Monday, January 30
A Meditation on Quill Pens
I've got my eye now on a little laminated holy-card of another oddly slim Thomas Aquinas, beatific and roseate like all the saints used to be, for better or worse, before 1967. He's looking up at a crucifix, and rather absently rests his quill pen on an open book before him. He's holding the goose quill--white tipped with black, just like his robes--the wrong way. He'd get ink all over the paper. I only found this out yesterday when I tried writing with one. It's strangely theraputic.
It would seem at first glance the most desperately antiquarian of measures, writing with a quill, so retrograde as to even shrug off the iron pens of Roman days, like those that purportedly--in the wildest hagiographic flights of fancy--stabbed to death the schoolmaster-martyr St. Cassian. Why not a steel-nibbed fountain pen, or even one of those calligraphy marker deals that you buy and forget to use and find them dried up like zombies in the back of your desk-drawer months later?
I'm in a drawing class right now where we're copying the techniques of the old masters--sanguine pencil, quills, ink-and-wash. Perhaps there's a certain magisterial nostalgia at work here, tapping into the methods that made men like Bernini and Borromini so great, but it's more than that. The quill, this thing that was walking around on a goose a few months ago, is actually pretty easy to use once you slice off the tip and fall into the regular rhythm of dipping and scrawling, tiny mucilagenous pools forming unexpected and delightfully serendipitous shadows at the edges of your sketch. Or you turn it sideways and the line goes down to a milimeter with absentminded, scratchy ease.
Three pens in one, thick, thin, thinner, and perhaps in the end a lot nicer than all the fancy rapidographs and micron pens you can get at the store. At least for some jobs. It could get to be a pain after a while, but like the tiniest of scalpels, it's good for those small, quick, delicate jobs. We look to the past not because of a mere love of ancient things, but because they knew what they were doing.
Perhaps we're not willing to give them credit. As with quills, so with a million other things, including old stories, old books, old tradition, or old philosophy. We invent superstitions like those nebulous Dark Ages to discredit Aquinas and Augustine or pretend the ancient Egyptians were too stupid to build pyramids on their own without construction foremen from Planet X. The ingenuity of the human mind is so easily forgotten in the days of push-button publishing. Perhaps things are too easy. The past is safely cordoned off, behind glass, to be studied in a safe and sterile laboratory. Medieval man lived face-down in the mud, and the cathedrals and castles came out of nowhere. C.S. Lewis speaks of the incredulity modern folk have when asked to read an old text--Piers Plowman, perhaps, or Boëthius. What does that have to do with me? Don't we have historians to deal with that? And so we continue to repeat past mistakes, in higher and more extravagant pitches.
At the same time, sometimes there's a reason the past is past. We may have Chartres, Florence, Reims, Louis IX and Leonardo, but we also have cholera, plague, buboes and the surreal occultism of alchemy. (And just like now, we had have vaccinations and the internet and also Hitler, and...er, the internet). Just because Aquinas wrote with a quill pen does not make him an ignoramus, as some positivists would have it. And just because Aquinas wrote with it does not automatically make it better, as some nostalgics might say. Both souls lose out on the nuance of history, and God is in those details. (Aquinas is reputed to have had some of the worst handwriting in history, a fact which makes me realize there is hope even for myself). But perhaps the discipline and the care and the ease from which the ink flowed from his quill, or the rhythm--sometimes frantic, sometimes soothing--of the dip, scribble, dip, perhaps that got down into his orderly head, like the slow and stately pace of the liturgy.

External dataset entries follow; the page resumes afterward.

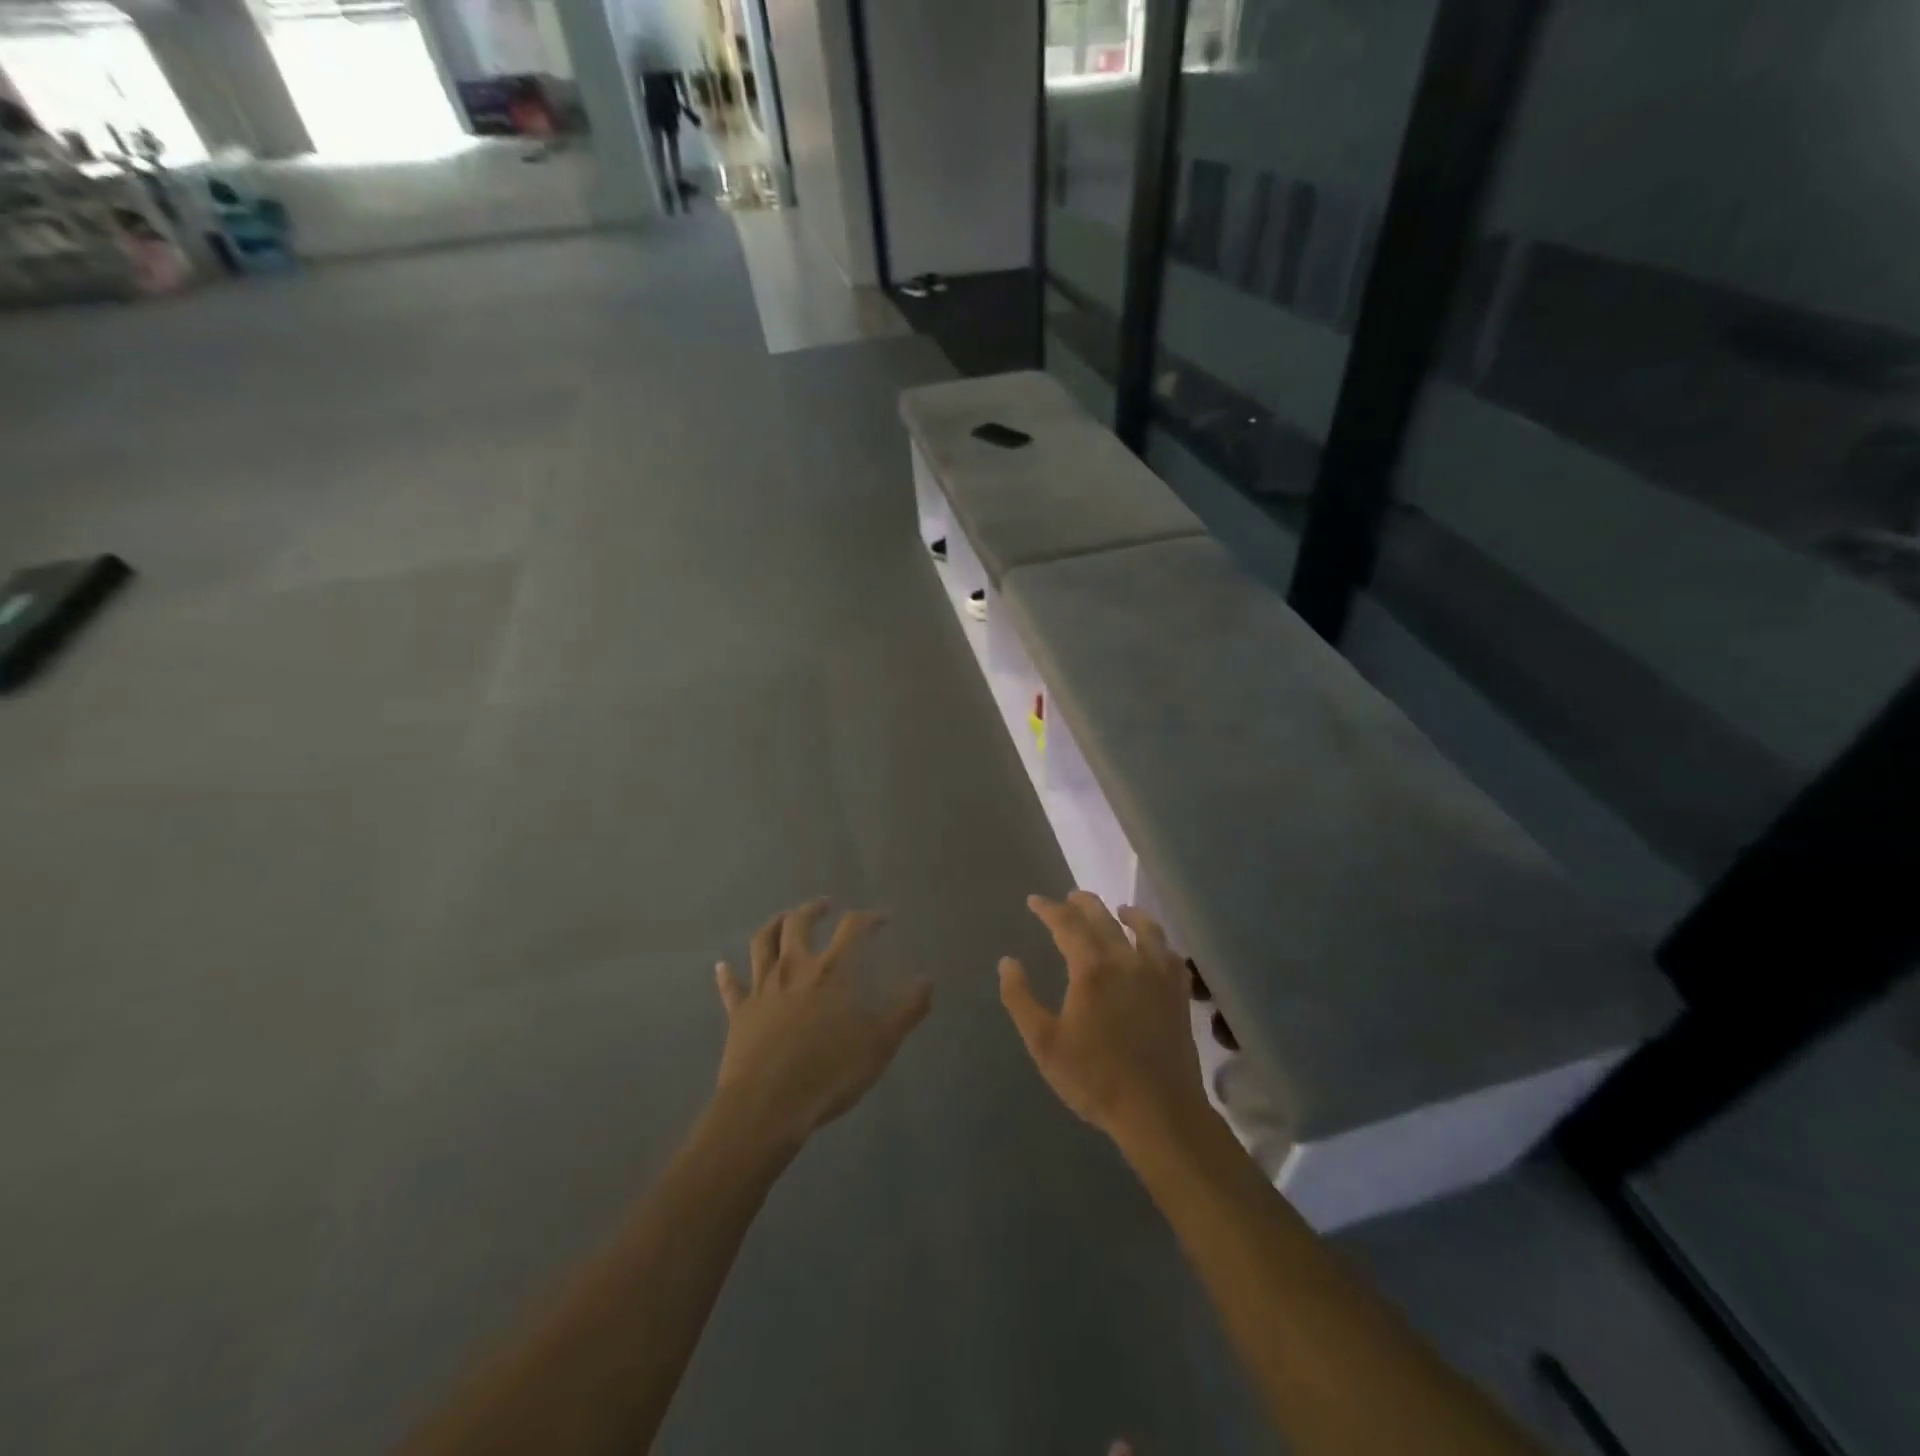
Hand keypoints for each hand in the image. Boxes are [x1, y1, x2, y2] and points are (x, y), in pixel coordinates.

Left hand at [714, 901, 932, 1151]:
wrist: (767, 1107)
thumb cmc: (829, 1073)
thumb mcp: (881, 1044)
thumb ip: (906, 1009)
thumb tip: (927, 980)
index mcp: (832, 972)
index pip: (852, 928)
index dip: (869, 917)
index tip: (883, 918)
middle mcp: (795, 968)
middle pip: (798, 924)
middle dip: (813, 910)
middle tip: (825, 906)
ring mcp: (763, 988)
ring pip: (763, 943)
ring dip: (774, 925)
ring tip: (783, 919)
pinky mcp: (739, 1013)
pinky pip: (731, 987)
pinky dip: (727, 973)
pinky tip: (722, 965)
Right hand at [999, 892, 1212, 1147]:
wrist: (1158, 1111)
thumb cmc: (1094, 1078)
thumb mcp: (1043, 1042)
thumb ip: (1020, 998)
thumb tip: (1007, 961)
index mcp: (1091, 968)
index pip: (1066, 924)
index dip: (1048, 909)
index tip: (1034, 901)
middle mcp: (1126, 960)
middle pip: (1103, 918)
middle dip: (1083, 903)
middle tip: (1069, 898)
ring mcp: (1158, 975)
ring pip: (1145, 928)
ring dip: (1127, 914)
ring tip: (1119, 910)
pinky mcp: (1178, 993)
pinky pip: (1170, 954)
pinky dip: (1158, 942)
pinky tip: (1154, 947)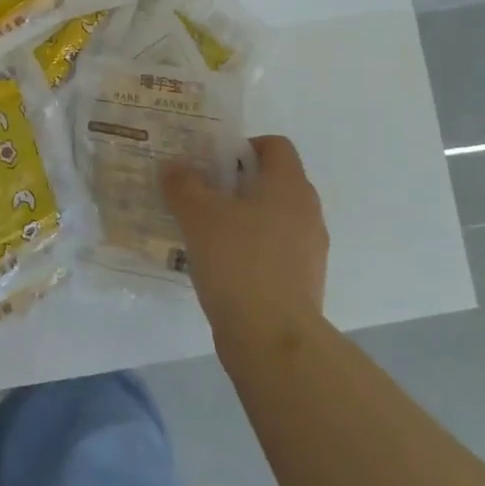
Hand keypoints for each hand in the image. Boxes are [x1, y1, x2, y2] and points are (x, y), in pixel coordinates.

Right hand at [163, 135, 327, 344]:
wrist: (273, 339)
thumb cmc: (238, 262)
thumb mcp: (198, 217)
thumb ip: (183, 185)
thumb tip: (174, 166)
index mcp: (289, 186)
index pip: (275, 146)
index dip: (244, 146)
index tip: (213, 163)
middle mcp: (307, 211)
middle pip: (274, 181)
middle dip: (238, 183)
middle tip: (202, 194)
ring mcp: (310, 249)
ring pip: (275, 218)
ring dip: (245, 218)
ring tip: (207, 233)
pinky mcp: (304, 281)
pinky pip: (276, 250)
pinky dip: (253, 250)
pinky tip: (223, 266)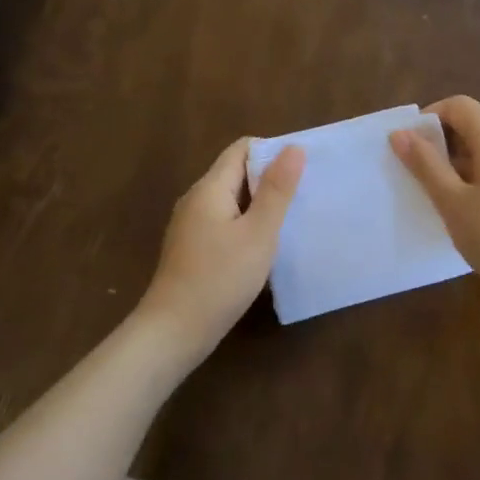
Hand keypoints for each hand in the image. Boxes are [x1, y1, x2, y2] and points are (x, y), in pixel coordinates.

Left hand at [135, 138, 304, 361]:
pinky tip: (264, 246)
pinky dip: (246, 225)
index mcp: (209, 188)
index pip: (242, 149)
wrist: (174, 331)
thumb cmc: (220, 278)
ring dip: (260, 205)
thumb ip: (277, 190)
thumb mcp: (258, 233)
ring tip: (291, 219)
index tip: (302, 169)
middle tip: (304, 195)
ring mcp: (190, 225)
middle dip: (270, 179)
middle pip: (236, 173)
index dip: (272, 152)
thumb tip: (293, 148)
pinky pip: (224, 222)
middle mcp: (196, 199)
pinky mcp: (192, 248)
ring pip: (231, 200)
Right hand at [390, 95, 479, 304]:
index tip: (409, 146)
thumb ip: (425, 165)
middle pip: (473, 126)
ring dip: (457, 164)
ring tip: (437, 197)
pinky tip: (467, 212)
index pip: (460, 106)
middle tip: (416, 175)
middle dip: (441, 143)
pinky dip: (476, 179)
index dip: (430, 117)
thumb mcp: (452, 202)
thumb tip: (401, 133)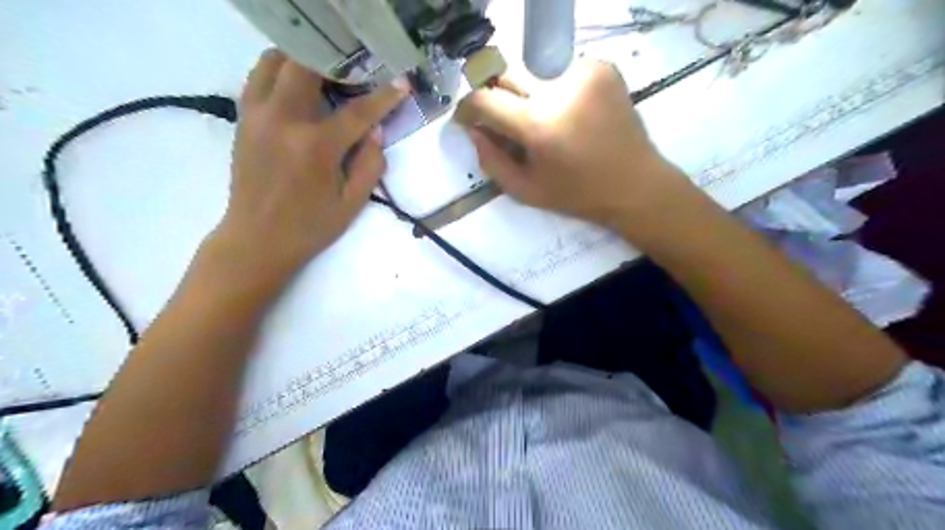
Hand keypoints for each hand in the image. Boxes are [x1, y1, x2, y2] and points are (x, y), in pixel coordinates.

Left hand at [213, 50, 409, 284]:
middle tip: (356, 70)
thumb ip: (370, 164)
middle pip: (307, 65)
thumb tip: (376, 130)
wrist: (256, 240)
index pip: (357, 111)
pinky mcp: (243, 119)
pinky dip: (280, 72)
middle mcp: (283, 121)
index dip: (384, 96)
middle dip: (336, 61)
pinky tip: (298, 87)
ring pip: (274, 61)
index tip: (402, 82)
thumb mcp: (352, 203)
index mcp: (316, 147)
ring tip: (325, 72)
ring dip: (303, 59)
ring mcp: (257, 116)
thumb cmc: (310, 226)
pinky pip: (258, 77)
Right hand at [453, 58, 695, 238]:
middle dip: (497, 97)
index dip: (468, 108)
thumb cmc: (577, 194)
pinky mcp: (602, 67)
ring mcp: (583, 71)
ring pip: (532, 72)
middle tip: (504, 122)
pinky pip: (560, 71)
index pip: (484, 99)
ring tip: (542, 122)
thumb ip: (490, 161)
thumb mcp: (525, 190)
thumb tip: (473, 130)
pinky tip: (567, 113)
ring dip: (527, 94)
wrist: (635, 184)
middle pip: (507, 75)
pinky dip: (554, 89)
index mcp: (538, 124)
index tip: (467, 119)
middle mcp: (559, 88)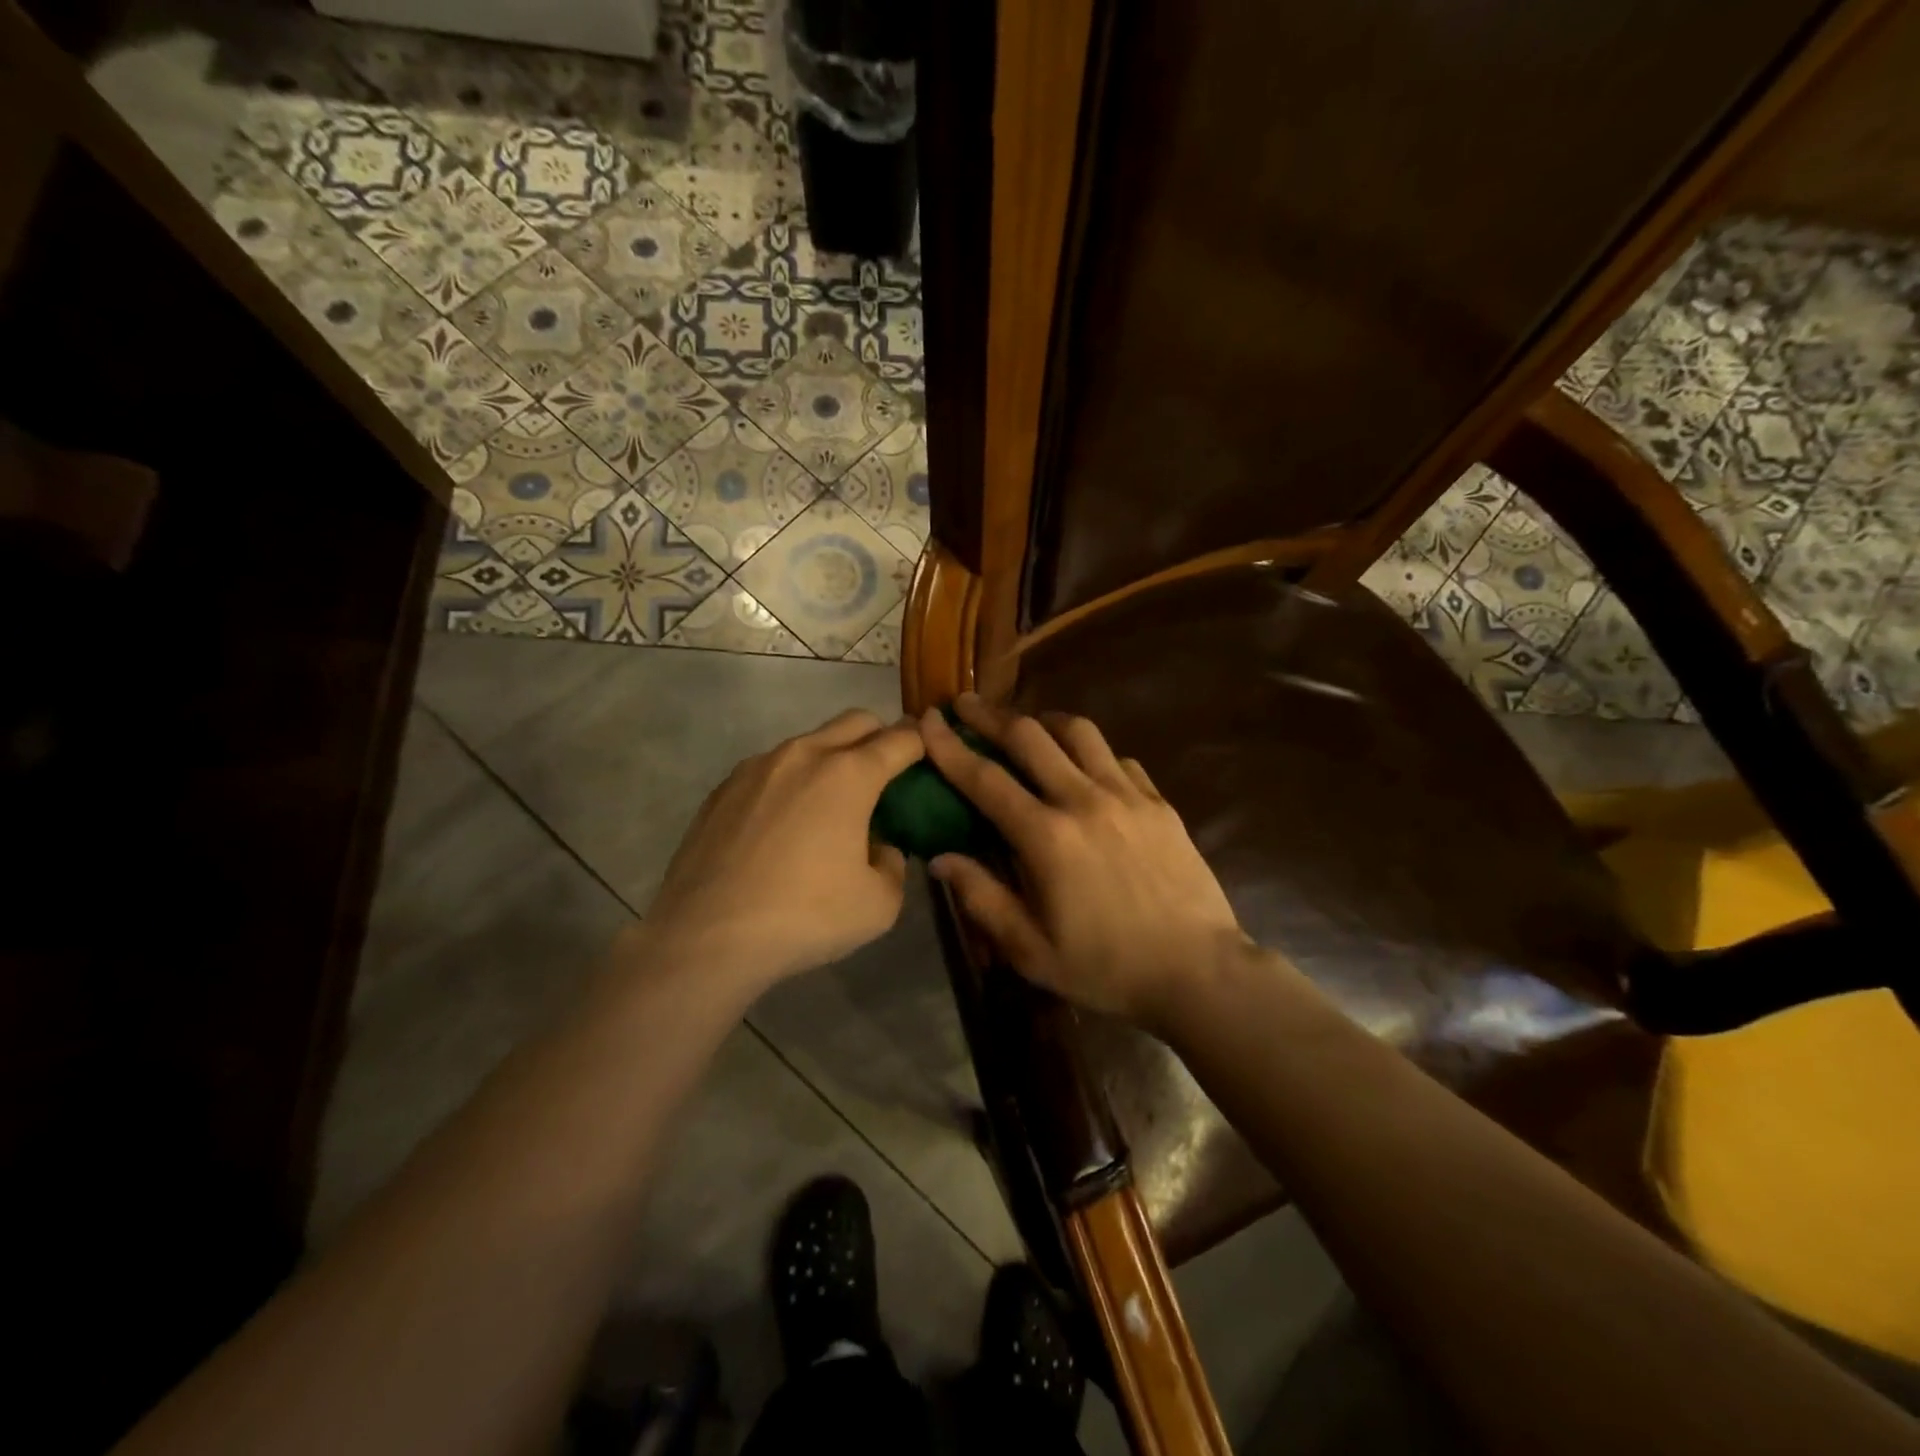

So much of our Catholic culture is like that--something that seeps down into your soul, something medicinal that may not make sense the first or second or tenth time you do it, but subconsciously it changes and shapes you. Bow your head enough times at the Holy Name and you realize the awe-inspiring power of that Word, or that God is so holy that glory even clings to his name in our insignificant mouths. See a priest with his back to you every week and eventually you realize you're both facing the same direction, and while he may not be talking to you, you're both talking to the same Lord.
But I'm not saying to go back to candelight, quill pens and the, ahem, quaintly brief lifestyle of the medieval peasant. All the time, anyway. But at least the modern world ought to give them some credit, and appreciate the ingenuity they had. I'm grateful for indoor plumbing, and, of course, Blogger. Except, perhaps, in those cases where it works, and where it slips in that little grace-note which we've lost. Technology may have made us lazy, but if we're to get anywhere it will be by an integration of past and future--forcing us to outdo the ancients with modern methods rather than assuming, in the days of steel-and-glass curtain walls we can't use our mighty engines to produce beauty that comes over us by degrees, in the true spirit of Catholic culture. Though it's a task to undertake with humility, and a few scribbles with a quill might help us to remember that only God can make a goose.